Jacquie and Frank met in 1971 at Yonkers Raceway. Jacquie, who was born in England, came to the U.S. to work for Tony Abbatiello. He sent her to Yonkers with several inexperienced horses to train, and ended up in the same barn as Flushing, N.Y.-born Frank.
“That’s all she wrote,” Jacquie said. The couple was married in 1975.
“You know what we always say? We weren’t made for each other, we deserve each other,” Jacquie said with a laugh. “It’s worked. We’ve had some ups and downs. When we first started out, we had absolutely nothing, but it’s worked for us.
“We’ve been lucky over the years. We’ve had terrific owners. Terrific owners. Past and present. They just do the right thing no matter what.”
Among the Ingrassias’ longtime owners is Ebby Gerry Jr.’s and Peter Gerry’s Arden Homestead Stable.
“We’ve been together 25 years or so,” Jacquie said. “I could never say enough good about them. They’re just a class act. They have been gold to us, absolute gold. (Owner) Donna Franchetti is another.”
In addition to the owners, the Ingrassias credit assistant Andrew Sibiga as indispensable to the stable’s operation.
“He’s been with us for 28 years,” Jacquie said. “We couldn’t manage without him.”
As for the stable’s 3-year-old trotting colt Dandy, the son of Cantab Hall-Cocoacabana has been a revelation.
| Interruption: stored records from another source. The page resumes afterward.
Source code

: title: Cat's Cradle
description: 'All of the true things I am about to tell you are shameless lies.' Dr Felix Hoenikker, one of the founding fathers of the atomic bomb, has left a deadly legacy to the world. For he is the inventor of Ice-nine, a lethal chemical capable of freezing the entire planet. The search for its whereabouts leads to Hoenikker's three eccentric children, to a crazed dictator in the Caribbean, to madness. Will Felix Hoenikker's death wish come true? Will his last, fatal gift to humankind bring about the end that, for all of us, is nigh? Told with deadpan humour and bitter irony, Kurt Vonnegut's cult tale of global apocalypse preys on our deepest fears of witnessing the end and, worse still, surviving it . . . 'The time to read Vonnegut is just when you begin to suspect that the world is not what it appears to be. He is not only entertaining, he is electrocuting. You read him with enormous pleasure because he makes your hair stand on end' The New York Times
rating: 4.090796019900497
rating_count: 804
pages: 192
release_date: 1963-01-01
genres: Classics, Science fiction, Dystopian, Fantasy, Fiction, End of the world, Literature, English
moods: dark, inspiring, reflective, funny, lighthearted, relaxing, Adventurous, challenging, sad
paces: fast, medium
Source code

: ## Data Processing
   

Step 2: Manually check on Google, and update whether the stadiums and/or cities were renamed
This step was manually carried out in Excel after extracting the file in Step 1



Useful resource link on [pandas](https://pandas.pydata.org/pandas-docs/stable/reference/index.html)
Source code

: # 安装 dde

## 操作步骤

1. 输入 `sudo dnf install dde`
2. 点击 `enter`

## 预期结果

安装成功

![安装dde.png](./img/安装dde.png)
He was bred by Jacquie, Arden Homestead Stable, and Vieux Carre Farms, but did not appear to be much of a prospect as a yearling. He is now owned by Jacquie after the others decided to give up their ownership shares.
When he arrived at Frank and Jacquie’s barn, he looked small and nervous. What could not be seen was his heart.
“We decided to start training him and see what we had,” Jacquie said. “He was just a good boy right from the start. He stands terrible but he’s clean gaited and he has the right disposition. It was shocking to us. Even at (age) 2, I said to Frank this colt has got some ability. He’s just got that desire. He just wants to do it.”
Dandy had a win and two thirds in five starts as a 2-year-old. He began his 3-year-old campaign in the Bobby Weiss Series at The Downs at Mohegan Sun Pocono, winning a preliminary round and finishing second in the consolation final, before hitting the Pennsylvania stakes circuit.
He finished second in a division of the Pennsylvania All-Stars, then picked up a win in three of the four preliminary rounds of the Pennsylvania Sire Stakes. In his most recent start on July 15, he won in a career-best 1:53.2 at The Meadows, brushing to the lead from third place on the backstretch and trotting his back half in :54.4.
“I pulled first-up and I was just going to sit out there, but he had another idea,” Jacquie said. “He gets a bead on a horse, and he goes. He wanted to race that horse, and he was gone. You can’t give them that desire. They’re either born with it or not. I’m just a passenger.”
The PaSS championships for 3-year-olds are Sept. 3 at The Meadows.
“I’ll give him a couple starts in between,” Jacquie said about Dandy, who has earned $142,163 lifetime. “He’s done it before (with time off). He stays pretty fit.
“He’s really matured from 2 to 3. We can only hope that continues. But if he never does another thing, he’s really done too much for us.”
Jacquie and Frank might purchase a yearling or two this fall with the money earned by Dandy as they look to continue their love affair with racing.
“We just love the camaraderie when we go to the track,” Jacquie said. “We enjoy the banter back and forth.
“I’d hate to think of what am I going to do now? Just sitting at home, you get old real quick doing that. This is exactly where we want to be.”